## Extract to read
- - -

To: stockman_scott who wrote (57516)11/17/2002 11:40:40 AM
From: epsteinbd  Respond to of 281500
 
The Warning dose ?

A big big supply military ship with no name or number just showed up in Aqaba and is unloading heavy-don't-ask-me-what.

It does have an American flag.



To: stockman_scott who wrote (57516)11/17/2002 1:04:27 PM
From: Karen Lawrence  Read Replies (2) | Respond to of 281500
 
Tom Ridge merely took the US Forestry Department's color codes for imminent fire danger and applied them to terror danger, then charged taxpayers millions. Yet his application is meaningless and useless. As your article points out: If there is another terror strike, however, we can be sure that the White House, Federal Bureau of Investigation and Central Intelligence Agency will be quick to remind everyone that they saw it coming this time and did their best to prevent it.

- - -

## Recorded data
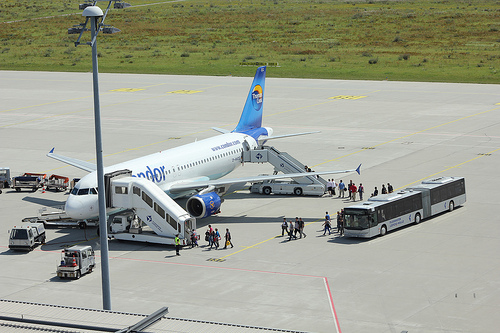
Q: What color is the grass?
A: Green.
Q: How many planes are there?
A: One.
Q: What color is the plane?
A: Blue and white.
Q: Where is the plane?
A: On the cement.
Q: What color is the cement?
A: Gray.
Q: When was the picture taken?
A: Daytime.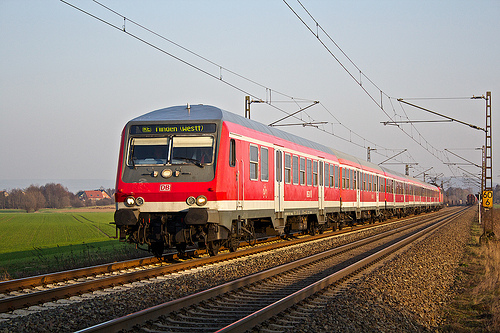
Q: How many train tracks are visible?
A: Two.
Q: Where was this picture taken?
A: Train tracks.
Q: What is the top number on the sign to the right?
A: 60.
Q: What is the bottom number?
A: 6.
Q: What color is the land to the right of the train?
A: Green.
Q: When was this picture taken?
A: Day time.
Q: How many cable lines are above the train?
A: Four.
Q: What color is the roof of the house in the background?
A: Red.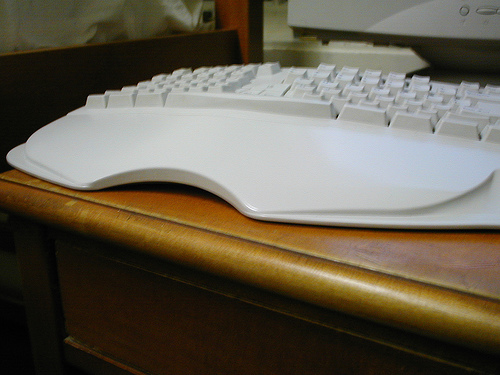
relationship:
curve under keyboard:
[103, 169, 235, 222] [8, 63, 499, 237]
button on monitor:
[458, 4, 468, 16] [285, 2, 499, 63]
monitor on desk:
[286, 0, 498, 72] [4, 167, 499, 373]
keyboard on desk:
[8, 63, 499, 237] [13, 116, 484, 342]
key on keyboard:
[89, 63, 500, 136] [8, 63, 499, 237]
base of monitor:
[402, 44, 499, 86] [286, 2, 498, 41]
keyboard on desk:
[8, 63, 499, 237] [7, 131, 495, 362]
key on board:
[89, 63, 500, 136] [12, 56, 497, 232]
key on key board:
[169, 89, 335, 126] [37, 44, 498, 236]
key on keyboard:
[89, 63, 500, 136] [95, 45, 490, 244]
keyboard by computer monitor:
[8, 0, 499, 237] [284, 0, 498, 84]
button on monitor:
[455, 4, 472, 20] [281, 0, 498, 82]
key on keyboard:
[89, 63, 500, 136] [115, 49, 499, 154]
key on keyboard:
[89, 63, 500, 136] [181, 18, 498, 180]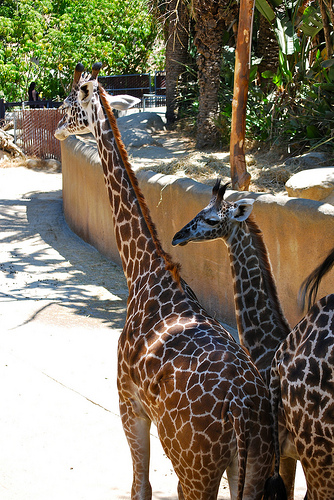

- - -

## Directions
Pick up the forum thread on terror warnings after its last sentence and carry it forward.

## Answer to this task
To: stockman_scott who wrote (57516)11/17/2002 2:37:20 PM
From: Karen Lawrence  Read Replies (1) | Respond to of 281500
 
Daschle Doubts Terror War's Progress
"We can't find bin Laden, we haven't made real progress" in finding key elements of al-Qaida," the South Dakotan said. "They continue to be as great a threat today as they were one and a half years ago. So by what measure can we claim to be successful so far?"

By JOHN J. LUMPKIN, Associated Press Writer
story.news.yahoo.com
WASHINGTON (AP) - The Senate's top Democrat said Thursday that the failure of U.S. authorities to capture Osama bin Laden (news - web sites) raises questions about "whether or not we are winning the war on terror."

Sen. Tom Daschle's remarks came as intelligence analysts concluded that a new audiotape almost certainly contained bin Laden's voice and is proof that he is alive.

"We can't find bin Laden, we haven't made real progress" in finding key elements of al-Qaida," the South Dakotan said. "They continue to be as great a threat today as they were one and a half years ago. So by what measure can we claim to be successful so far?"

White House spokesman Scott McClellan said the United States has made "tremendous progress" in the terror fight.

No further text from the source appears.